Seule la réalité pouvait inventer cela. Sauf à braver l’invraisemblance, aucun auteur n’aurait pu concevoir une telle tragédie, cette unité de lieu et ce faisceau de convergences qui auront conduit la Pologne à refermer, samedi, une si longue page de son histoire pour vraiment entrer, d’un coup, d’un crash, dans ce siècle.

Ce n’est pas seulement que ce pays ait perdu, là, son président. Ce n’est pas seulement que tout l’Etat polonais ait été décapité par ce même accident d’avion puisque les plus hauts représentants des Corps constitués se trouvaient à bord, aux côtés de Lech Kaczynski et des dirigeants de son parti, Droit et Justice (PiS), la grande formation de la droite qui a ainsi été décimée en quelques secondes. C’est également - mais ce n’est pas tout - que cet aréopage n’accompagnait pas le Président dans une quelconque visite officielle.

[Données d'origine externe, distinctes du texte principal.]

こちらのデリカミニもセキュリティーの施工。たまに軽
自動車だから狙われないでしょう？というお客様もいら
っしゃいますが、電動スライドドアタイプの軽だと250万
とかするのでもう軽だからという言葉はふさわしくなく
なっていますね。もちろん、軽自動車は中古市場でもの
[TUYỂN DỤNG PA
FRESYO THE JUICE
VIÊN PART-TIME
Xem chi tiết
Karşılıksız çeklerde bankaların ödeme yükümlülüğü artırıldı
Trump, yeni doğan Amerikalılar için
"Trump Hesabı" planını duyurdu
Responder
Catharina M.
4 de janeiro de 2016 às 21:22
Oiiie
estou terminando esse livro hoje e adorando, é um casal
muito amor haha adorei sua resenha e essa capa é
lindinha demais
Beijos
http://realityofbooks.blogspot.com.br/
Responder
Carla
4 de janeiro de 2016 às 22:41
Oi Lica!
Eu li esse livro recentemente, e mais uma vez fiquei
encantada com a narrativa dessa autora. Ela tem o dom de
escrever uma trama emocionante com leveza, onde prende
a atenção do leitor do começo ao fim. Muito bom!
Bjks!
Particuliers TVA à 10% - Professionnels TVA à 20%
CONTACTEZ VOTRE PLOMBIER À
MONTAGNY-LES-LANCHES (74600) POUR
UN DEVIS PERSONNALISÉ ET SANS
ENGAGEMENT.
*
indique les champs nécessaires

Ministres et généraux, élus et hauts fonctionnaires se rendaient avec lui à Katyn, forêt de l’ouest de la Russie où 22 000 officiers polonais avaient été assassinés, en 1940, l’un après l’autre, d’une balle dans la nuque, par les services secrets soviétiques. Vieille habitude germano-russe, Hitler et Staline venaient, à l’époque, de se partager la Pologne. Leurs armées y avaient fait d’innombrables prisonniers et, se souvenant des difficultés des tsars avec ce pays, Staline ne voulait pas que les plus instruits de ces officiers puissent prendre, un jour, la tête d’une révolte contre l’URSS.